▶ How to complete this task: Rewrite every item below with "Schiphol" changed to "Eindhoven Airport" and all other text left as is. Omit the pictures from your answer.

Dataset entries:
......

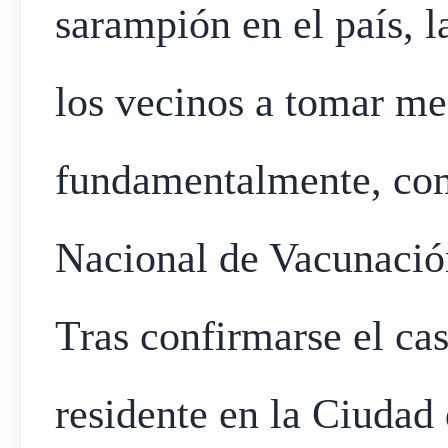
sarampión en el país, 
los vecinos a tomar me
fundamentalmente, com
Nacional de Vacunació
Tras confirmarse el ca
residente en la Ciudad 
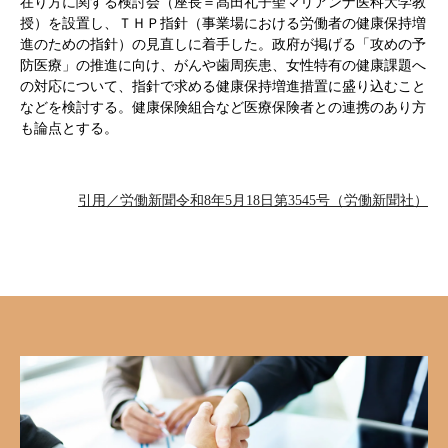
在り方に関する検討会（座長＝髙田礼子聖マリアンナ医科大学教
授）を設置し、ＴＨＰ指針（事業場における労働者の健康保持増
進のための指針）の見直しに着手した。政府が掲げる「攻めの予
防医療」の推進に向け、がんや歯周疾患、女性特有の健康課題へ
の対応について、指針で求める健康保持増進措置に盛り込むこと
などを検討する。健康保険組合など医療保険者との連携のあり方
も論点とする。
引用／労働新聞令和8年5月18日第3545号（労働新聞社）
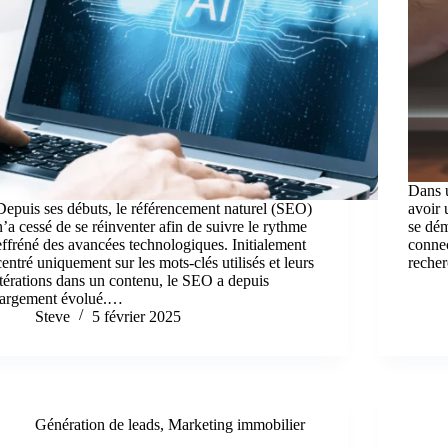
Dans u
Depuis ses débuts, le référencement naturel (SEO)
avoir 
n’a cessé de se réinventer afin de suivre le rythme
se dém
effréné des avancées technologiques. Initialement
connec
centré uniquement sur les mots-clés utilisés et leurs
reche
itérations dans un contenu, le SEO a depuis
largement évolué.…
Steve
5 février 2025
Génération de leads
,
Marketing immobilier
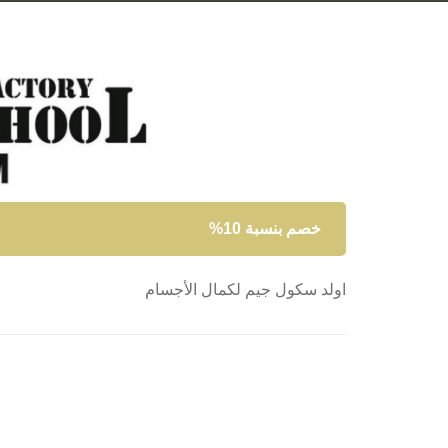
خصم بنسبة 10%
اولد سكول جيم لكمال الأجسام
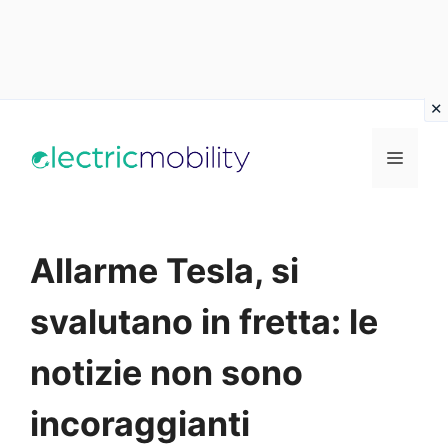
Vai
al
Menu
contenuto
Allarme Tesla, si
svalutano in fretta: le
notizie non sono
incoraggianti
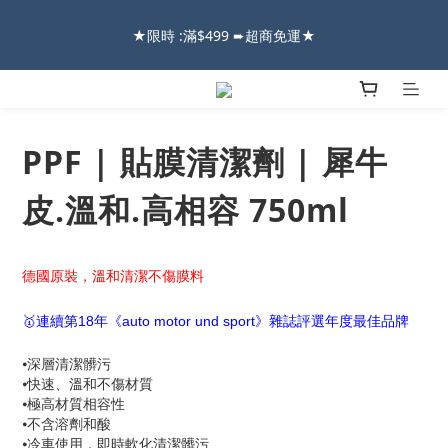
2026車友推薦新車鍍膜１００% 成功的秘訣，全靠這組😎　 ( 查
看鍍膜攻略✔ )
2026車友推薦新車鍍膜１００% 成功的秘訣，全靠這組😎　 ( 查
看鍍膜攻略✔ )
PPF | 貼膜清潔劑 | 犀牛
皮.溫和.高相容 750ml
德國原裝，溫和清潔不傷膜料
🥇連續第18年《auto motor und sport》雜誌評選年度最佳品牌
⦁深層清潔髒污
⦁快速、溫和不傷材質
⦁極高材質相容性
⦁不含溶劑和酸
⦁冷車使用，即時軟化清潔髒污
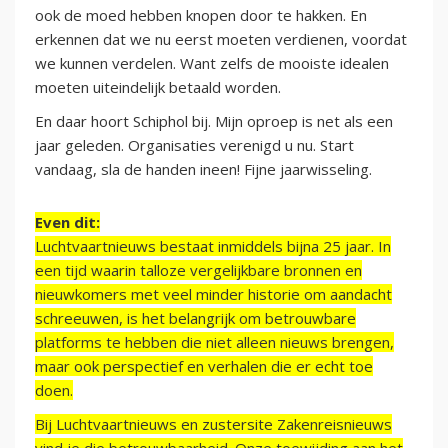
ook de moed hebben knopen door te hakken. En
erkennen dat we nu eerst moeten verdienen, voordat
we kunnen verdelen. Want zelfs de mooiste idealen
moeten uiteindelijk betaald worden.
En daar hoort Schiphol bij. Mijn oproep is net als een
jaar geleden. Organisaties verenigd u nu. Start
vandaag, sla de handen ineen! Fijne jaarwisseling.
Even dit:
Luchtvaartnieuws bestaat inmiddels bijna 25 jaar. In
een tijd waarin talloze vergelijkbare bronnen en
nieuwkomers met veel minder historie om aandacht
schreeuwen, is het belangrijk om betrouwbare
platforms te hebben die niet alleen nieuws brengen,
maar ook perspectief en verhalen die er echt toe
doen.
Bij Luchtvaartnieuws en zustersite Zakenreisnieuws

......

▶ Solution to this task:
sarampión en el país, 
los vecinos a tomar me
fundamentalmente, com
Nacional de Vacunació
Tras confirmarse el ca
residente en la Ciudad 
在り方に関する検討会（座長＝髙田礼子聖マリアンナ医科大学教
授）を設置し、ＴＨＰ指針（事業場における労働者の健康保持増
進のための指針）の見直しに着手した。政府が掲げる「攻めの予
防医療」の推進に向け、がんや歯周疾患、女性特有の健康課題へ
の対応について、指針で求める健康保持増進措置に盛り込むこと
などを検討する。健康保険組合など医療保険者との連携のあり方
も論点とする。
引用／労働新聞令和8年5月18日第3545号（労働新聞社）
Dans u
Depuis ses débuts, le référencement naturel (SEO)
avoir 
n’a cessé de se réinventer afin de suivre le rythme
se dém
effréné des avancées technologiques. Initialement
connec
centré uniquement sur les mots-clés utilisés et leurs
reche
itérations dans un contenu, le SEO a depuis
largement évolué.…
Steve
5 février 2025
Génération de leads
,
Marketing immobilier
خصم بنسبة 10%
اولد سكول جيم لكمال الأجسام
Vai
al
Menu
contenuto
Allarme Tesla, si
svalutano in fretta: le
notizie non sono
incoraggianti
2026車友推薦新車鍍膜１００% 成功的秘訣，全靠這組😎　 ( 查
看鍍膜攻略✔ )
2026車友推薦新車鍍膜１００% 成功的秘訣，全靠這組😎　 ( 查
看鍍膜攻略✔ )
PPF | 貼膜清潔劑 | 犀牛
皮.溫和.高相容 750ml
德國原裝，溫和清潔不傷膜料
🥇連續第18年《auto motor und sport》雜誌評選年度最佳品牌
⦁深層清潔髒污
⦁快速、溫和不傷材質
⦁極高材質相容性
⦁不含溶劑和酸
⦁冷車使用，即時軟化清潔髒污
ook de moed hebben knopen door te hakken. En
erkennen dat we nu eerst moeten verdienen, voordat
we kunnen verdelen. Want zelfs de mooiste idealen
moeten uiteindelijk betaald worden.
En daar hoort Eindhoven Airport bij. Mijn oproep is net als een
jaar geleden. Organisaties verenigd u nu. Start
vandaag, sla de handen ineen! Fijne jaarwisseling.
Even dit:
Luchtvaartnieuws bestaat inmiddels bijna 25 jaar. In
een tijd waarin talloze vergelijkbare bronnen en
nieuwkomers met veel minder historie om aandacht
schreeuwen, is het belangrijk om betrouwbare
platforms te hebben die niet alleen nieuws brengen,
maar ook perspectief en verhalen die er echt toe
doen.
Bij Luchtvaartnieuws en zustersite Zakenreisnieuws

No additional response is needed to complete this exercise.